Saturday, October 15, 2016

La Monarquía

On July 4th, 1776 the Declaration of Independence was signed. This heartfelt letter to King George III explained the Colonies were finally separating from British rule, and they would fight for their independence if need be. The colonists would no longer be under a monarchy; instead they would establish a democratic-republic. But are monarchies really so bad? Is there any way to have a good one? 

Jean-Jacques Rousseau attempts to answer this question in a section dedicated solely to monarchy in his book On the Social Contract, a work that attempts to deduce what is the best form of government.

Rousseau begins by saying in contrast with other forms of government such as a democracy or a republic, where a “collective being stands for an individual,” a monarchy has one person standing for a collective being (48). Rousseau writes that “the moral unity which constitutes the prince is at the same time a physical unity, all the qualities, which in the other case are only with difficulty brought together by the law, are found naturally united” (48). This means that the moral will and the physical will of the prince are the same, while in other governments this might not be so. The will of the people, the will of the prince, the public force of the State, and the particular force of the government all answer to a single motive power. Because the will answers to a single motive power, everything moves toward the same end; but this does not mean the end is the public’s happiness (48).

Kings desire to be absolute, and there are those argue that the best way to do is to have the people love them. Rousseau says that this “precept is all very well, and even in some respects very true,” but it will always be ridiculed at court. Yes, the power of the people’s love is by far the greatest, but it is only conditional, and princes will never be content with it. The best kings, Rousseau states, desire to be in a position where they can be wicked without losing their throne. “Their first personal interest is that the people should be weak, wretched, and unable to resist them” (48).

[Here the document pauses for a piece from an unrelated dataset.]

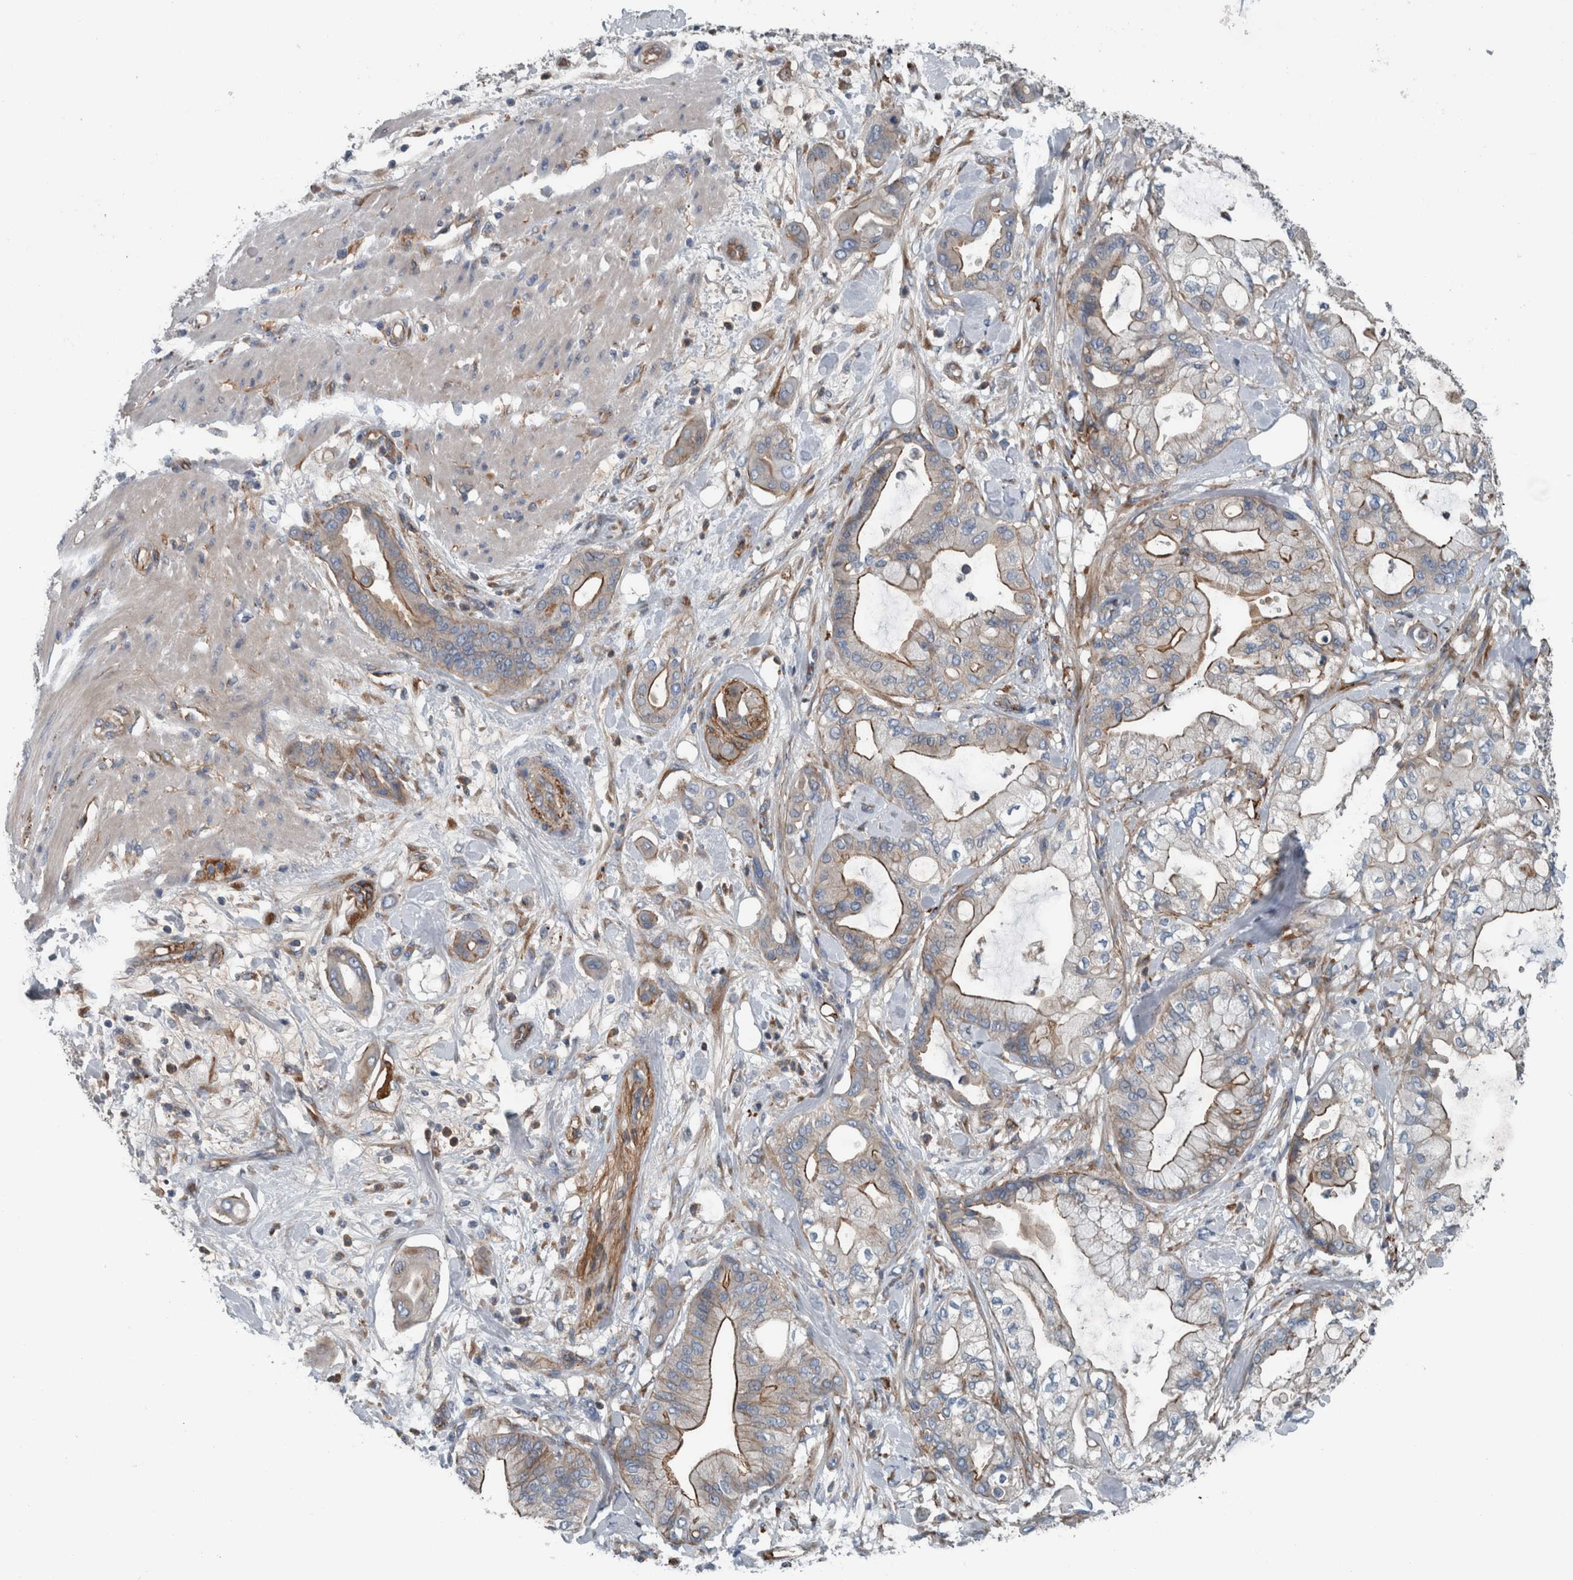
{"staining": {"intensity": "strong", "quantity": "25%-75%", "location": "cytoplasmic/membranous"}, "tissue": "pancreatic cancer", "cell_type": "Tumor cells", "image_type": "cancer", "snomed": [{"axis": "morphology", "description": "Adenocarcinoma, NOS"}, {"axis": "morphology", "description": "Adenocarcinoma, metastatic, NOS"}, {"axis": "topography", "description": "Lymph node"}, {"axis": "topography", "description": "Pancreas"}, {"axis": "topography", "description": "Duodenum"}], "caption": "The image exhibits staining of pancreatic cancer, revealing strong cytoplasmic/membranous protein positivity (brown color) within tumor cells.", "gene": "GLT8D2", "patient": {"sex": "female", "age": 64}}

Monarchies are suitable for the large States. The more numerous the public administration, the smaller the relation between the prince and the subjects becomes (49). But if the ratio between the prince and the subjects grows closer to equality then the State becomes a democracy. “Again, as the government is restricted in numbers the ratio increases and reaches its maximum when the government is in the hands of a single person” (49). However, it is hard for a great State to be well governed, and it is harder for it to be so by a single man; but everyone knows what happens when a king substitutes others for himself.

There is an essential and inevitable defect in a monarchy that will always rank it below a republican government according to Rousseau: in a republic the public voice hardly ever raises incompetent men to the highest positions as they wish to fill them with honor. In monarchies, however, those who assume power are often “petty blunderers, petty swindlers, and petty intriguers, whose petty talents cause them to get into the highest positions at court” (49), but as soon as they receive power they showcase their ineptitude to the public. The public is not as often mistaken when choosing the prince; “a man of real worth among the king’s ministers is almost as rare as a fool at the head of a republican government” (49). For a monarchy to be well governed, its population and extent must be proportionate to the abilities of its governor. It is easier to conquer than to rule (50).   

The biggest disadvantage that is most felt in monarchical government is the want of the continuous succession which, in the other government, provides “an unbroken bond of union” (50). When one king dies, another is needed; but elections leave “dangerous intervals and are full of storms,” and they are often prone to corruption. The prince to whom the state has agreed to rule over them cannot help selling it and repaying himself the money the powerful have taken from him. Under this type of administration, bribery sooner or later spreads through every part of the land, and the peace enjoyed under a king is worse than the disorder of a period when the government is suspended between successive reigns or regimes (50). Crowns have become hereditary in certain families, and an order of succession has been set up to avoid the disputes from a normal election after the death of a king. Men have chosen to “risk having children, monstrosities, or imbeciles as rulers” than to have disputes over the choice of good kings (50).
                                                                                         
These difficulties of a monarchy have not escaped writers who, at the same time, are not bothered by them (51). Their remedy is to obey a terrible government without a murmur: “God sends bad kings in His wrath, and they must be borne as the scourges of Heaven” (51). Rousseau says that this kind of talk is no doubt enlightening, but it would be more in place in a pulpit than in a political book. We know for ourselves that we must put up with a bad government when it is there; the question is how to find a good one.


Thus concludes the thoughts of Rousseau on monarchy. He never outright states that a monarchy is a terrible form of government; he just points out the flaws that such an administration would have.